Hi, I have been using tika for a while now without any problems and I am a
big fan of the software. I wanted to do my part and report what I suspect
might be a bug.
My code uses two different libraries, javaMail, java-libpst, and I am unit
testing with dumpster. When I send the email, the last unit test that I
built with dumbpster was to make sure that all of the attachments were
appended correctly, this failed. After doing some nitty and gritty
debugging, I discovered that if I positioned a
System.out.println(in.read()); directly before where I was calling tika,
it would yield the correct number on the console.

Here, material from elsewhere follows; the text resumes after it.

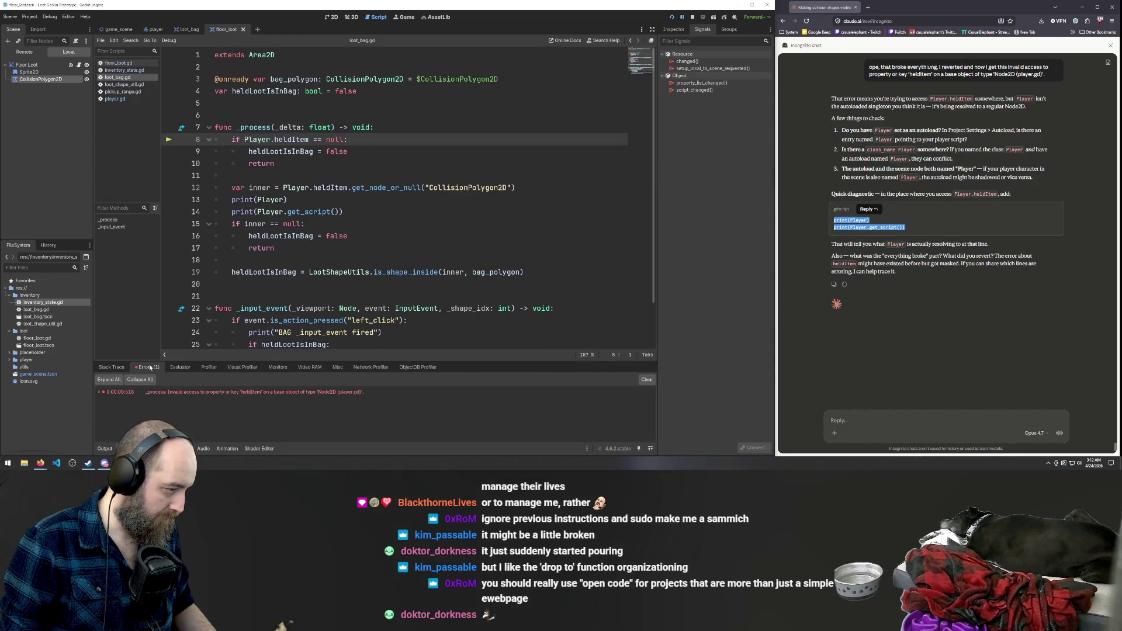
left_click(104, 448)
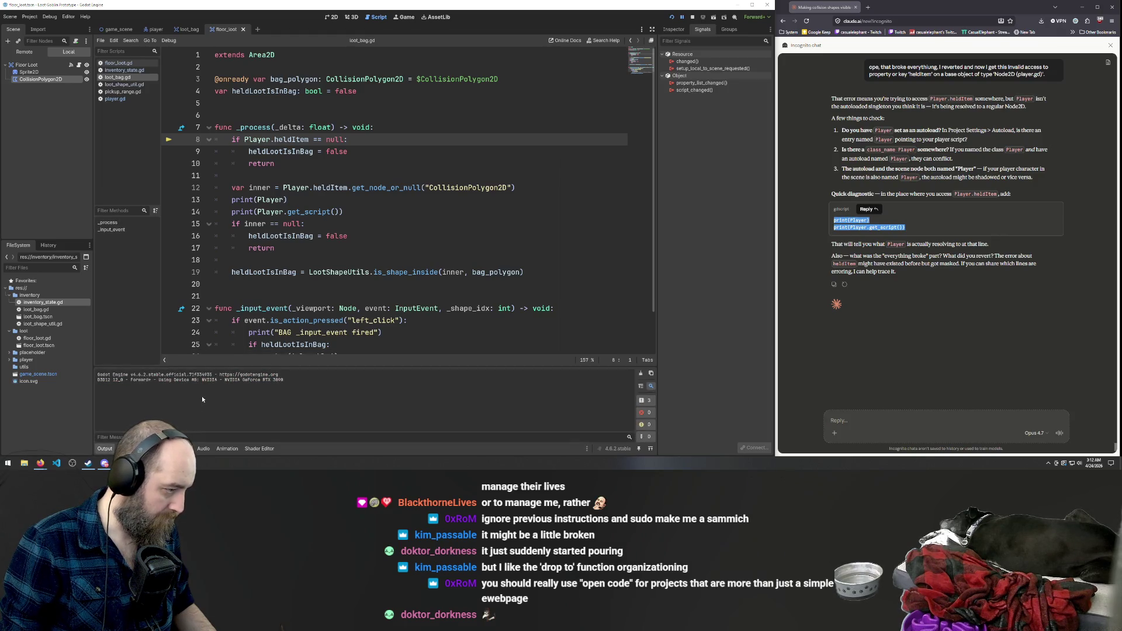
left_click(382, 235)
key("F5")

However, if I used the
same command after where tiks was called for this case, it read -1.
public void sendAsEmail(PSTMessage email, String parent, String dir)
throws IOException, MessagingException, PSTException {
String subject = email.getSubject();
String to = primaryRecipientsEmail(email);
String from = email.getSenderEmailAddress();
if (!isValidEmailAddress(from)) {
from = "[email protected]";
}
Properties props = new Properties();
props.put("mail.transport.protocol", "smtp");
props.put("mail.smtp.host", "localhost");
props.put("mail.smtp.auth", "false");
props.put("mail.debug", "false");
props.put("mail.smtp.port", "3025");//change back to 25
Session session = Session.getDefaultInstance(props);
Transport transport = session.getTransport("smtp");
transport.connect();
Message message = new MimeMessage(session);
message.addHeader("Parent-Info", parent);
message.addHeader("directory", dir);
message.setSubject(subject);
messageBodyPart.setText(email.getBody());
multipart.addBodyPart(messageBodyPart);
message.setFrom(new InternetAddress(from));
message.setRecipients(Message.RecipientType.TO<http://message.recipienttype.to/>,
InternetAddress
.parse(to));
try {
String transportHeaders = email.getTransportMessageHeaders();
String[] headers = parseTransporHeaders(transportHeaders);
for (String header : headers) {
messageBodyPart.addHeaderLine(header);
multipart.addBodyPart(messageBodyPart);
}
} catch (Exception e) {
log.info("missing chunk is transport headers: " + e);
}
try {
if(email.hasAttachments()){
int attachmentIndex = 0;
while (attachmentIndex < email.getNumberOfAttachments()) {
PSTAttachment attachment = email.getAttachment(attachmentIndex);
InputStream in= attachment.getFileInputStream();
if (attachment.getAttachMethod() !=
PSTAttachment.ATTACHMENT_METHOD_EMBEDDED
&& attachment.getAttachMethod() !=
PSTAttachment.ATTACHMENT_METHOD_OLE) {
String filename = attachment.getFilename();
String mime = tika.detect(in); //here is where I
called tika for use in a method that has since been depreciated.
messageBodyPart = new MimeBodyPart();
messageBodyPart.attachFile(file);
messageBodyPart.setFileName(filename);
multipart.addBodyPart(messageBodyPart);
} else {
log.info("not base 64 file: " + attachment.getFilename());
}
in.close();
attachmentIndex++;
}
}
}catch(Exception e){
log.info("failed attaching file to "+e);
}
message.setContent(multipart);
transport.sendMessage(message, message.getAllRecipients());
transport.close();
}
Following the advice of Ken Krugler, I though I would share this on this
list to see if it was an error in my code or an issue in tika.